Cela commence par la pratique de l’anthropomorphisme (figure de style chère à M. Paccalet), qui fait que « le cosmos s’amuse et les galaxies s’esclaffent… ». Je n’avais jamais remarqué qu’un objet, fût-il stellaire, eût la capacité de « se gondoler »… Mais soyons un peu cohérents tout de même ! N’est-il pas paradoxal que toutes ces merveilles de notre univers qui nous dominent et nous écrasent de leur intangible valeur intrinsèque, aient fini par s’approprier un trait aussi bêtement humain que… le rire ! « L’objet [et non le sujet bien sûr…] négligeable dans le grand univers » a quand même un attribut que lui envie les galaxies : il sait rire ! Il se poile à la première occasion ce gros blaireau…

Quelques simples questions, M. Paccalet :

  • Nous n’avons pas forcément la prétention d’être la « raison d’être […] des quarks, et particules … », mais qui d’autres que les rejetons de « l’infecte engeance humaine » a découvert, expérimenté et rendu explicites des notions aussi complexes et abstraites ?
  • Qui est ce « sale » qui invente, en vrac, le tout à l’égout, la chasse-d’eau et les produits chimiques pour fosse septique ? Pourquoi dépensons-nous autant d’énergie à fabriquer et échanger du savon, des parfums et des produits de beauté ?
  • Pourquoi ces monstrueuses bêtes, assoiffées en permanence de sexe, avides de se reproduire, ont-elles inventé, fabriqué et vendu des millions de pilules contraceptives, de diaphragmes et autres préservatifs ? Et comment de pareilles bêtes teigneuses ont-elles pu se forger des croyances aussi farfelues que le célibat des prêtres ou l’abstinence sexuelle ?
  • Qui donc découvre le plastique et la pétrochimie et préserve ainsi quantité de matières naturelles que nous savons rares et difficilement accessibles ?

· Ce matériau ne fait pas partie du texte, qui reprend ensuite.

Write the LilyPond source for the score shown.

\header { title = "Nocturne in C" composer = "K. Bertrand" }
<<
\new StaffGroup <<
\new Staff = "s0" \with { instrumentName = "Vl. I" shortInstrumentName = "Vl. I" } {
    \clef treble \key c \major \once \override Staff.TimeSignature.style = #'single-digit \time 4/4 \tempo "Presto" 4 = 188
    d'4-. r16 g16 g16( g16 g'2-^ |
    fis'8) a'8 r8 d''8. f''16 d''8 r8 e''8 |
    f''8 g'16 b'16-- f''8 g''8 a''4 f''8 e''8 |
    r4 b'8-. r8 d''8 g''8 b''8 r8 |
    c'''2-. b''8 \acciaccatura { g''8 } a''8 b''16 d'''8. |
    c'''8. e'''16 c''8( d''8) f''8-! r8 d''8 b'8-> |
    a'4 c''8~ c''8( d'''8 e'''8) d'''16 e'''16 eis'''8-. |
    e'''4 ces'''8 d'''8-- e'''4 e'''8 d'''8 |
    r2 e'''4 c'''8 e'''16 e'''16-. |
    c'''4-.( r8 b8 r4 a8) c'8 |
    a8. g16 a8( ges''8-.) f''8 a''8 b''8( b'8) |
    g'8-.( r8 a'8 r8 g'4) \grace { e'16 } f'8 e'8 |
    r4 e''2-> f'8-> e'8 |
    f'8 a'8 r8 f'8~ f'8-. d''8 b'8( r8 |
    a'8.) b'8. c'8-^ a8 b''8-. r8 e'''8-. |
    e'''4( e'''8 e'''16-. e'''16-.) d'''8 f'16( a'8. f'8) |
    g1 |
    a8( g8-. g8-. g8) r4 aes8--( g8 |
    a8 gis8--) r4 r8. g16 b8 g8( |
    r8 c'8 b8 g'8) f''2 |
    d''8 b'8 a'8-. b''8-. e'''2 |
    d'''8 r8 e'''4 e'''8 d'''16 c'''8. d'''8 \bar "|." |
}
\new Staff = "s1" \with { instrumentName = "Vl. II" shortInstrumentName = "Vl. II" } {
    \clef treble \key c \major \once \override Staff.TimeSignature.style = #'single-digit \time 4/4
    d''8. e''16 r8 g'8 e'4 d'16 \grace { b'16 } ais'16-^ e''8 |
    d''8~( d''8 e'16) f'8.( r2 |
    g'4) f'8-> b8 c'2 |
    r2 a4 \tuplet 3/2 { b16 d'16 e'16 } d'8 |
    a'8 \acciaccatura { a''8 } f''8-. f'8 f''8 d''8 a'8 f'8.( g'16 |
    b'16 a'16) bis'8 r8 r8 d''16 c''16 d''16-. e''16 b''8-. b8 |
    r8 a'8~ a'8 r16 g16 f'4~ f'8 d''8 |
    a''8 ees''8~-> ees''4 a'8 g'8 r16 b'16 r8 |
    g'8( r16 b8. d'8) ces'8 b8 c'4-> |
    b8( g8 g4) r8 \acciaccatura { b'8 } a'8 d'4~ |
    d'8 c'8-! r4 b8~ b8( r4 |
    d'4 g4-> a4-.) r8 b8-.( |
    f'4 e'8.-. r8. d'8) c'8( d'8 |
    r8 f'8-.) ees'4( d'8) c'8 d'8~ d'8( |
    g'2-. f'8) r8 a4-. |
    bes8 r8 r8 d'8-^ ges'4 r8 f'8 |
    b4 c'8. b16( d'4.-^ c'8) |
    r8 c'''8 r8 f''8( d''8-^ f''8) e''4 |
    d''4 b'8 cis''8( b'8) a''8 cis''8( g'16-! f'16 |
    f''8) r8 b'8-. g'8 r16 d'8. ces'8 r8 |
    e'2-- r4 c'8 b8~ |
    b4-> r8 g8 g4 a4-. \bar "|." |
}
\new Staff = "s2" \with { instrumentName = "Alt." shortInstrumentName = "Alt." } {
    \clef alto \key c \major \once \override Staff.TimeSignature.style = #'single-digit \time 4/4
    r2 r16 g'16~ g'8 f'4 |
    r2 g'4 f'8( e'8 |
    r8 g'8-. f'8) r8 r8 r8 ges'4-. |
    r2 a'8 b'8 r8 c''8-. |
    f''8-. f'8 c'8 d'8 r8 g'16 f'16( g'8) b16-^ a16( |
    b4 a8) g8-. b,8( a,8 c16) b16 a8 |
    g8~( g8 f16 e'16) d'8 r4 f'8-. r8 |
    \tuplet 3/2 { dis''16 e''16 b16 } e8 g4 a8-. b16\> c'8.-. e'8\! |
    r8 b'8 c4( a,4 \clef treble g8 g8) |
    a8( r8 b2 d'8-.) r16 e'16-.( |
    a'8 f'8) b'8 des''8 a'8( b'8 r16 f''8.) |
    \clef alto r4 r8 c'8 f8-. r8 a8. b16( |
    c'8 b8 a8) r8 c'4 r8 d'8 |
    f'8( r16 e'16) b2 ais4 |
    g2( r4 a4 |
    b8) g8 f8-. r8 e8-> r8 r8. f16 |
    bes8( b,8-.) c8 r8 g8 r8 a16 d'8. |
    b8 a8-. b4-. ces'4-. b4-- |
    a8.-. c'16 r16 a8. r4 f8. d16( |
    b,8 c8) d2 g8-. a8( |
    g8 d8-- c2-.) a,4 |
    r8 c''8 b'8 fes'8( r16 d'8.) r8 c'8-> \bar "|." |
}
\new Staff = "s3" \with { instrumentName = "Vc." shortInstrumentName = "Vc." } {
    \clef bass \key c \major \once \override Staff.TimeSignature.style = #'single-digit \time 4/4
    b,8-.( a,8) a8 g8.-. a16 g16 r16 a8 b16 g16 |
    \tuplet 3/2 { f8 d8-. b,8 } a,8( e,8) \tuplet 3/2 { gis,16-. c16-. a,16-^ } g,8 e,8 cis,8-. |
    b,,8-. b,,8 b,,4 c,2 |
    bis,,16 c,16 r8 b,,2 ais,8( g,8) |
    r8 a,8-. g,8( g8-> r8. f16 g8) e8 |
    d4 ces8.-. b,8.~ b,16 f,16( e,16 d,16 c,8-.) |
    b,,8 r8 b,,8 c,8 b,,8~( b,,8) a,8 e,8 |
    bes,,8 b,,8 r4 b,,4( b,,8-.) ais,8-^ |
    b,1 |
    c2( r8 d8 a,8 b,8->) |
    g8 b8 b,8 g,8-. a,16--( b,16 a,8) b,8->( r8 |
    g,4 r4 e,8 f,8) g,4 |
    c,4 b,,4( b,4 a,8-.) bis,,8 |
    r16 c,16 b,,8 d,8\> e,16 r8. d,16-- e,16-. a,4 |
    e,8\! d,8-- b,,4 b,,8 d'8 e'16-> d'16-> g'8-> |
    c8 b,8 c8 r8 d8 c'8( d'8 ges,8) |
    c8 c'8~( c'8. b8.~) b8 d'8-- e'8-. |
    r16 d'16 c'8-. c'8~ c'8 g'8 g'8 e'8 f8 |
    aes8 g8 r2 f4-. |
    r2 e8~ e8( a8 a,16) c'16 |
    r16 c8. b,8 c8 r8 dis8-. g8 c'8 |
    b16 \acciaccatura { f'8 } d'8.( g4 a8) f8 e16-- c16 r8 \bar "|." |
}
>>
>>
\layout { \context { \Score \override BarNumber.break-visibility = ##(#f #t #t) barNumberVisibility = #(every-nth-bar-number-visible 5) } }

Comment, en un mot, étant aussi destructeur, avons-nous réussi à prospérer au milieu de cette nature qui parait-il « nous rejette » ?
Il semble que M. Paccalet n’a malheureusement pas eu le temps de se poser des questions avant d’écrire ses sornettes ! Il est vrai qu’y répondre en s’interdisant la mauvaise foi intellectuelle et la facilité de langage demande le temps de la réflexion et de la rigueur…
M. Paccalet préfère concourir pour le prix Nobel de l’auto-contradiction lorsqu’après avoir pris la posture du sage scientifique et rationnel, il s’inquiète soudain de savoir qui sera là « pour reconnaitre que notre auto-destruction était notre plus bel exploit ? ».
Bonne question ! Qui donc hein ? Dieu peut être ? Manitou ?… Et bien M. Paccalet, qui a réponse à tout, a la solution ! Je vous le donne en mille : la Terre elle-même dont nous sommes parait-il « l’hôte par erreur » ! Il nous la divinise vite fait, la pare de grandes vertus humaines pour lui faire dire qu’elle « va nous donner une claque » comme à un garnement impoli… Pour quelqu’un qui méprise ouvertement toute forme de mysticisme, qu’il soit chrétien, islamique, juif ou amérindien, c’est quand même balaise ! Prenons simplement acte que M. Paccalet est un être humain normal, comme chacun de nous, prêt à succomber au premier délire religieux : et pour M. Paccalet c’est le culte de Gaïa ou la secte des éco-guerriers, au choix…

L’imposture écologique

Au nom de la science, M. Paccalet déclare que nous détruisons notre « Maison Commune » « par nos saccages », notre « croissance » notre « progrès ».
Nous voilà rendus responsables en vrac : « de la guerre nucléaire, du réchauffement climatique, de l’effondrement de la biodiversité, de l’empoisonnement de l’air et de l’eau. » Et avec cela qu’est ce que je vous mets ? Je n’ai ni ses diplômes, ni son immense savoir scientifique mais deux ou trois faits m’interpellent…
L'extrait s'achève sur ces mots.